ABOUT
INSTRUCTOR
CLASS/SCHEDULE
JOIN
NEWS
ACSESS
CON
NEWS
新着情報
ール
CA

**Exercise**
Output the text lines from the rows above as a JSON list of strings, one string per line, skipping any blank lines.

**Solution for this task**
[
  "ABOUT",
  "INSTRUCTOR",
  "CLASS/SCHEDULE",
  "JOIN",
  "NEWS",
  "ACSESS",
  "CON",
  "NEWS",
  "新着情報",
  "ール",
  "CA"
]